**Reading passage**
I find the thought of this mortality amusing—I’ve said this before and got called a weirdo, but think about it. If we get to think about where we will like to be in the nearest or farthest future, if we are advised that the most effective way to ensure that we reach our dreams without giving up is to see where it all ends every time, then why shouldn’t we pay attention to our ultimate end which is guaranteed?

Yet people fear death. It’s the reason so many out there want to be immortalized in their children… I think it’s a biological order. Man forms community, chooses a mate and procreate to ensure that his genetic line continues to live long after he is gone. Animals—Lions in particular—kill off the cubs of the former leader of the Pride to ensure his offspring repopulate the feline nation. In life we’re still thinking about living longer than our mortality will allow. It’s like some kind of contingency plan against the inevitable. It’s the reason we feel remorse for one who has passed away, offering respect to the deceased we never knew like we’re appealing to Death to come for us at a much later date.

**Information given**
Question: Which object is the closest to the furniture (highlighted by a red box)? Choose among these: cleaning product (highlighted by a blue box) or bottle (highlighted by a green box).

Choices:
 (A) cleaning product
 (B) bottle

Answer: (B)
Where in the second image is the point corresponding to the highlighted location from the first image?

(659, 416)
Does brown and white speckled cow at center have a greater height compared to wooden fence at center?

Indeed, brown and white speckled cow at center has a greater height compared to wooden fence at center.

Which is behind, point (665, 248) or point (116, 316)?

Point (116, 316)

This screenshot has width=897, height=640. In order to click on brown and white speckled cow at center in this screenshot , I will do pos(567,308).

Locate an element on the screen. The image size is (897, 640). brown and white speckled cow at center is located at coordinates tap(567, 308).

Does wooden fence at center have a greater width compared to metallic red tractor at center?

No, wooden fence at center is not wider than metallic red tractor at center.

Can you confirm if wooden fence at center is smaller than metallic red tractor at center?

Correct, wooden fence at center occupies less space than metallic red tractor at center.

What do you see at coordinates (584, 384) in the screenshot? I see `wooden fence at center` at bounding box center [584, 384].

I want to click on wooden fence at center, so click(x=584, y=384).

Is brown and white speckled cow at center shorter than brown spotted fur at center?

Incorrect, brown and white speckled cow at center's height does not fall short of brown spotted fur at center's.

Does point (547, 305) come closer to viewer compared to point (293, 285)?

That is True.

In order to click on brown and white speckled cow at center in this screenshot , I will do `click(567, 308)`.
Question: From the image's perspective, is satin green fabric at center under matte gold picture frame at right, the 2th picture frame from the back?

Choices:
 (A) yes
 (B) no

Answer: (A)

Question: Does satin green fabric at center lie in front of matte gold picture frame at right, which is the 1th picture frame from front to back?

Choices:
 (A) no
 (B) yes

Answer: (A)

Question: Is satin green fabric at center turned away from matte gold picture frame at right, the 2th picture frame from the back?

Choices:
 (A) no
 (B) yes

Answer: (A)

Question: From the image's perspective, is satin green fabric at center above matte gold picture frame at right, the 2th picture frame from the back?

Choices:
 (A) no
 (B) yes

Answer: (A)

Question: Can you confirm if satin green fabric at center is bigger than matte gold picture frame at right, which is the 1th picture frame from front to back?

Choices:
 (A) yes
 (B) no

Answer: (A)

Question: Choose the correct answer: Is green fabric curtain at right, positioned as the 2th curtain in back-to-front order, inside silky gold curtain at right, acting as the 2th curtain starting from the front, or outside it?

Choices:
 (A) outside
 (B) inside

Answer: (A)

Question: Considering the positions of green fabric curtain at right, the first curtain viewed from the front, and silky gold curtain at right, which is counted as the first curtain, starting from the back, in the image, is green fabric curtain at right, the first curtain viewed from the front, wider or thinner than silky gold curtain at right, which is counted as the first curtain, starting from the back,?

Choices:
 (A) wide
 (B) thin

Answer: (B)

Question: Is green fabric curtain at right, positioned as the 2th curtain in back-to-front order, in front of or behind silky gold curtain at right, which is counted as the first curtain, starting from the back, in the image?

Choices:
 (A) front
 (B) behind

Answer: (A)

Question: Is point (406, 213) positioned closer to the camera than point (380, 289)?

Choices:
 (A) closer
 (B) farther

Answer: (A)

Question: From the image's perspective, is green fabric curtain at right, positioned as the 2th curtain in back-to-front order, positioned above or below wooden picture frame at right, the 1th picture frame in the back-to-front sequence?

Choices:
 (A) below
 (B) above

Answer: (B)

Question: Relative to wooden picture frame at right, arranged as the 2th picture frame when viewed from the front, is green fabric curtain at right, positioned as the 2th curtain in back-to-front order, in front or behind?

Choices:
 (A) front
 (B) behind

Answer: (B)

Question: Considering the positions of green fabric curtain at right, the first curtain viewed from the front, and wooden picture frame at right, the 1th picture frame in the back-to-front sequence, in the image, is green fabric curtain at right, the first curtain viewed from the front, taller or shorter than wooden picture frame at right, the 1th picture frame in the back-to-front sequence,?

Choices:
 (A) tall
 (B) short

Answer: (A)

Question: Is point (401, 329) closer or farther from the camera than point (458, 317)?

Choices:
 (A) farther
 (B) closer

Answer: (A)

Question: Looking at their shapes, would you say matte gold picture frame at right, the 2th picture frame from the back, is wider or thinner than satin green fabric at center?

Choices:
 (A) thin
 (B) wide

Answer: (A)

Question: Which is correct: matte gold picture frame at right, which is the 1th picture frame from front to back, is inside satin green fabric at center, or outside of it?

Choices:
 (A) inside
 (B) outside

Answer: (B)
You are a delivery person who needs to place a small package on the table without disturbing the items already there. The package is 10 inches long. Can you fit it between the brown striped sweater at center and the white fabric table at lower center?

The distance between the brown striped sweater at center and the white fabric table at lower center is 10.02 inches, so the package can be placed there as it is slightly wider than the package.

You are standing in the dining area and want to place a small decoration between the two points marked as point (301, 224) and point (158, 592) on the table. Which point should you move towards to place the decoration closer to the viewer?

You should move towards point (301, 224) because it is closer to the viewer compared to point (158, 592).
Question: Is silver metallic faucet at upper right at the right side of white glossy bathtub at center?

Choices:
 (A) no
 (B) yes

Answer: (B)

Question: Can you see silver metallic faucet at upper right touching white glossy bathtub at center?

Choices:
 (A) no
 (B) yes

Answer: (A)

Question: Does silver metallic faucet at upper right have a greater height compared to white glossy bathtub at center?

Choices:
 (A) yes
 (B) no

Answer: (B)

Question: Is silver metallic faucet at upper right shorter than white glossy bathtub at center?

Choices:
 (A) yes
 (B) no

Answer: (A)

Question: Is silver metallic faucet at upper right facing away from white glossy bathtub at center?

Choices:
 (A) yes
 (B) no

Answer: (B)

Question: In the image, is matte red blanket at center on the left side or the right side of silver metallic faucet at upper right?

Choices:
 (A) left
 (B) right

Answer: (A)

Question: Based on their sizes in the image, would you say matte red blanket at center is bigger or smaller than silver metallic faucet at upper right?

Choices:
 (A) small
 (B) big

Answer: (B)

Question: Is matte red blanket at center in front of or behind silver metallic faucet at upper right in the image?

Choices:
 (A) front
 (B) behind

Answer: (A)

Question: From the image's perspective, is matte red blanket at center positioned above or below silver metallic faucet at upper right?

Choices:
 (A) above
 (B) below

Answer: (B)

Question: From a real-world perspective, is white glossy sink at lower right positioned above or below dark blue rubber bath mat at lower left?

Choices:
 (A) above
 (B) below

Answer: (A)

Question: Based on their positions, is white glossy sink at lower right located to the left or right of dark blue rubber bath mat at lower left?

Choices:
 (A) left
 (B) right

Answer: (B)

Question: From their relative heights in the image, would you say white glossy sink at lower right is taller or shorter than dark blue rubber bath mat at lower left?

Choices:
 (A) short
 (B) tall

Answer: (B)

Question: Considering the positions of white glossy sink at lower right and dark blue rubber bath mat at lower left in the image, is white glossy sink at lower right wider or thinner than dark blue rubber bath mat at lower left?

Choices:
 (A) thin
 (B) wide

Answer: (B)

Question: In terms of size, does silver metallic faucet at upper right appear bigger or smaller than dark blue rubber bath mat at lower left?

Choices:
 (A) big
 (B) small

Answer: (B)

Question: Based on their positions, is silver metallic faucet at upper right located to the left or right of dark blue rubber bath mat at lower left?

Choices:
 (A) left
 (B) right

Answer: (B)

**Task item A**
Please quote everything in the passage on mortality from "I find the thought" down to "which is guaranteed?".
**Task item B**
Answer these questions on the passage on mortality:
(i) What was the writer called after voicing this thought before?
(ii) Which animals does the passage single out?
(iii) What does the passage liken our wish to live longer than our mortality allows to?
**Task item C**
Carry the passage on mortality forward from its final sentence.

**Answer space A**
I find the thought of this mortality amusing—I’ve said this before and got called a weirdo, but think about it. If we get to think about where we will like to be in the nearest or farthest future, if we are advised that the most effective way to ensure that we reach our dreams without giving up is to see where it all ends every time, then why shouldn’t we pay attention to our ultimate end which is guaranteed?

**Answer space B**
(i) A weirdo.
(ii) Lions.
(iii) Some kind of contingency plan against the inevitable.

**Answer space C**
But death shouldn’t be something we dread; on the contrary we should encourage active discussions. And by discussion I don’t mean talking about it when we’re old and tired of this world; I mean thinking and talking it when we have everything to live for. We should take living everyday like it’s our last quite literally. We should even discuss the various means by which we could leave this world—as dreadful as some of it might seem. But most important, we need to think of the people we will leave behind and our legacy when it’s over… whenever it’s over.

A week ago I woke up to news of the death of a vibrant young man who allegedly slipped in the bath and died. I am privileged to have worked with him in the past and if there was something I loved, it was his jovial nature. The news got out and there was nothing but love from those who knew or were opportune to have read something he’d shared. I spent the rest of the day thinking of what will happen if people learn of my death. You should think that, too. Hopefully you do. Then I asked my sister what would happen if we both knew I’d die that night and she said, “We’ll spend the night awake; no sleeping for you.”

So there are a number of reasons for our fear of the inevitable. We fear the life we’ll have when the people we love are gone; we fear the life they will have when we are gone; we fear we will never be the person we want to be if we die now. We fear we haven’t lived enough. But we don’t have to be afraid, or death has the upper hand. We just have to embrace the truth of our very finite existence so it takes away the element of surprise.

How?
Think of the end. Talk about the end with people you love. Live well. Leave good. Perhaps this is a better contingency plan.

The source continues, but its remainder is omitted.